Yep you're so right. Actually I thought it was also impossible to upgrade linux. But it really isn't. Debian GNU/Linux has been upgraded continuously without any (serious) flaw here, for five years !

Microsoft has something to learn from them : database managed installations. Whenever an external program (or, in the case of Windows, also an internal Windows component) is installed, a database tracks every file related to that package. Also library dependancies (in the case of windows, DLLs). It's such a pity that when you uninstall a program which has shared DLLs there is no way to know if you can remove those DLLs safely without compromising any other installed program.

So in the Windows world, if you're the kind of person that installs/uninstalls/upgrades continuously his/her softwares, you end with an unusable system so quickly ... I was used to that, until I found Debian package management system.

Sorry this is a bit too offtopic

Reply Parent Score: 5

yorch Member since:

"Microsoft has something to learn from them : database managed installations"

Sorry, but isn't Windows Installer (.msi files) supposed to be that?

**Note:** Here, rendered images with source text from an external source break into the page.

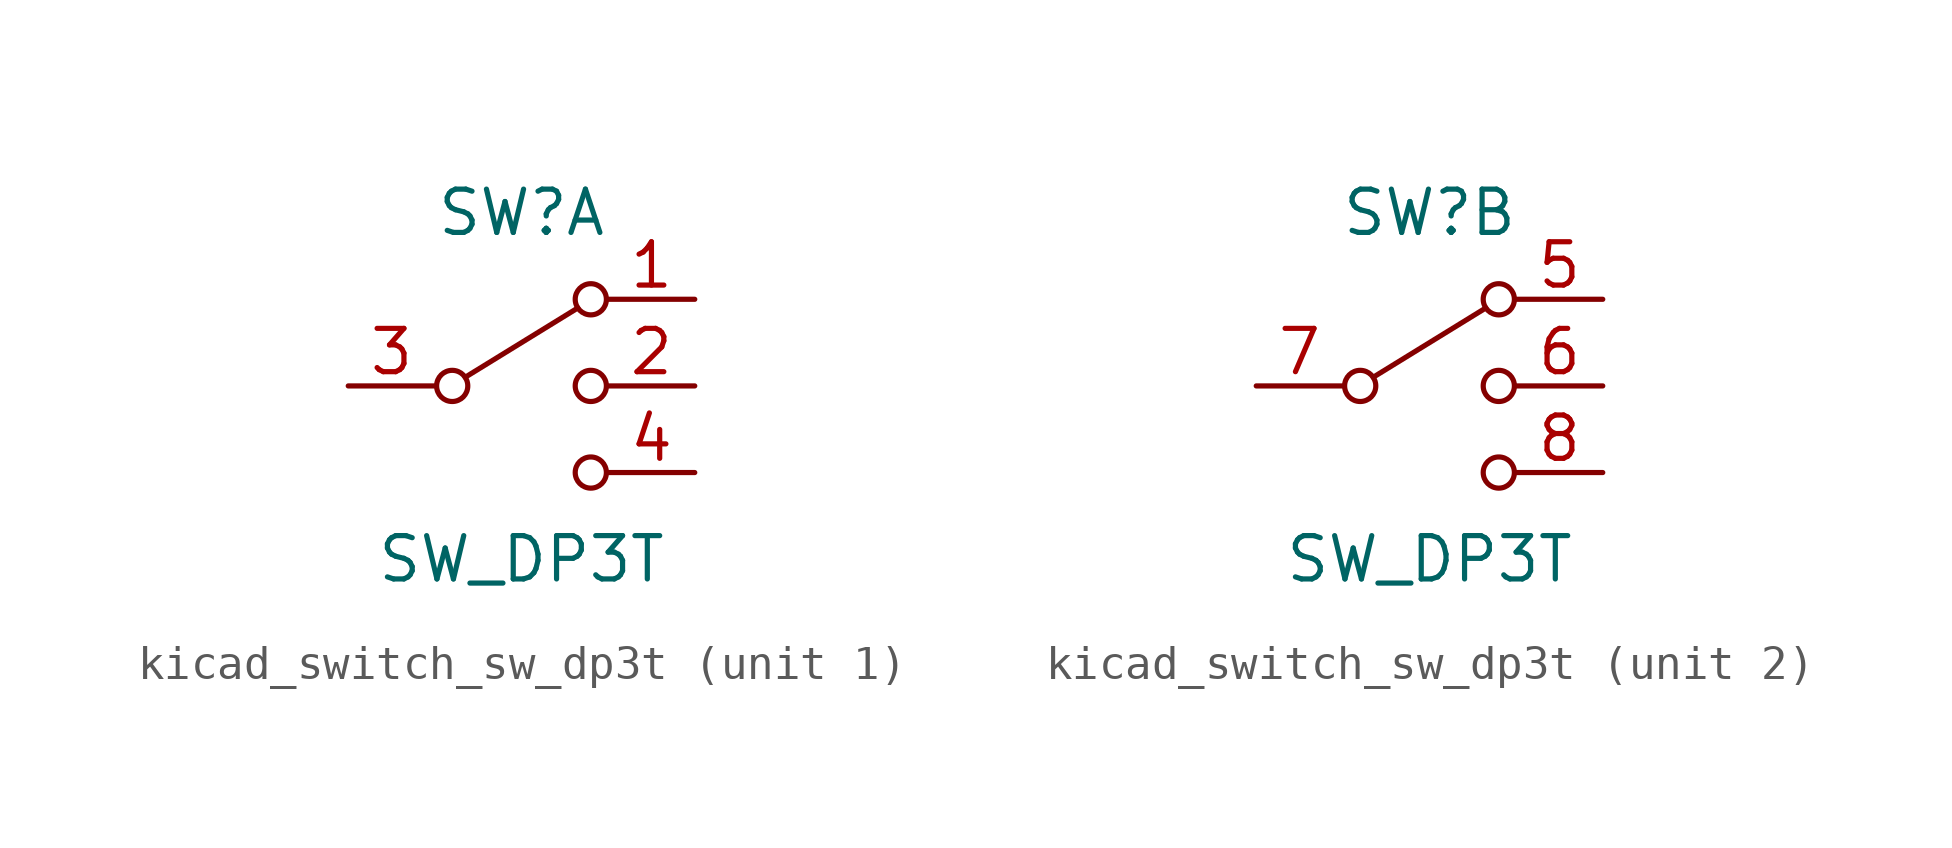
<source format=kicad_sym>
(kicad_symbol_lib
  (version 20220914)
  (generator kicad_symbol_editor)
  (symbol "kicad_switch_sw_dp3t"
    (pin_names
      (offset 0) hide)
    (property "Reference" "SW"
      (at 0 5.08 0)
      (effects (font (size 1.27 1.27))))
    (property "Value" "SW_DP3T"
      (at 0 -5.08 0)
      (effects (font (size 1.27 1.27))))
    (symbol "kicad_switch_sw_dp3t_0_1"
      (circle (center -2.032 0) (radius 0.457) (stroke (width 0) (type default)) (fill (type none)))
      (polyline (pts (xy -1.651 0.254) (xy 1.651 2.286)) (stroke (width 0) (type default)) (fill (type none)))
      (circle (center 2.032 -2.54) (radius 0.457) (stroke (width 0) (type default)) (fill (type none)))
      (circle (center 2.032 0) (radius 0.457) (stroke (width 0) (type default)) (fill (type none)))
      (circle (center 2.032 2.54) (radius 0.457) (stroke (width 0) (type default)) (fill (type none))))
    (symbol "kicad_switch_sw_dp3t_1_1"
      (pin passive line (at 5.08 2.54 180) (length 2.54) (name "1" (effects (font (size 1.27 1.27)))) (number "1" (effects (font (size 1.27 1.27)))))
      (pin passive line (at 5.08 0 180) (length 2.54) (name "2" (effects (font (size 1.27 1.27)))) (number "2" (effects (font (size 1.27 1.27)))))
      (pin passive line (at -5.08 0 0) (length 2.54) (name "3" (effects (font (size 1.27 1.27)))) (number "3" (effects (font (size 1.27 1.27)))))
      (pin passive line (at 5.08 -2.54 180) (length 2.54) (name "4" (effects (font (size 1.27 1.27)))) (number "4" (effects (font (size 1.27 1.27))))))
    (symbol "kicad_switch_sw_dp3t_2_1"
      (pin passive line (at 5.08 2.54 180) (length 2.54) (name "5" (effects (font (size 1.27 1.27)))) (number "5" (effects (font (size 1.27 1.27)))))
      (pin passive line (at 5.08 0 180) (length 2.54) (name "6" (effects (font (size 1.27 1.27)))) (number "6" (effects (font (size 1.27 1.27)))))
      (pin passive line (at -5.08 0 0) (length 2.54) (name "7" (effects (font (size 1.27 1.27)))) (number "7" (effects (font (size 1.27 1.27)))))
      (pin passive line (at 5.08 -2.54 180) (length 2.54) (name "8" (effects (font (size 1.27 1.27)))) (number "8" (effects (font (size 1.27 1.27))))))))
</source>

You shouldn't worry about ".dll hell" as long as your software vendor provides applications in .msi format (most of the application nowadays)

Reply Parent Score: 2

MightyPenguin Member since:

Actually in XP at least windows does keep track when multiple programs install/use multiple versions of shared DLLs windows will keeps a backup cache of them. So if the program asks for them again, even if another program has "uninstalled" them then it will still work. I'm not sure how they do this for dynamically/runtime opened DLLs, but at least this works most of the time. This is why you can almost always say "remove all" when XP asks if you want to uninstall the shared DLLs.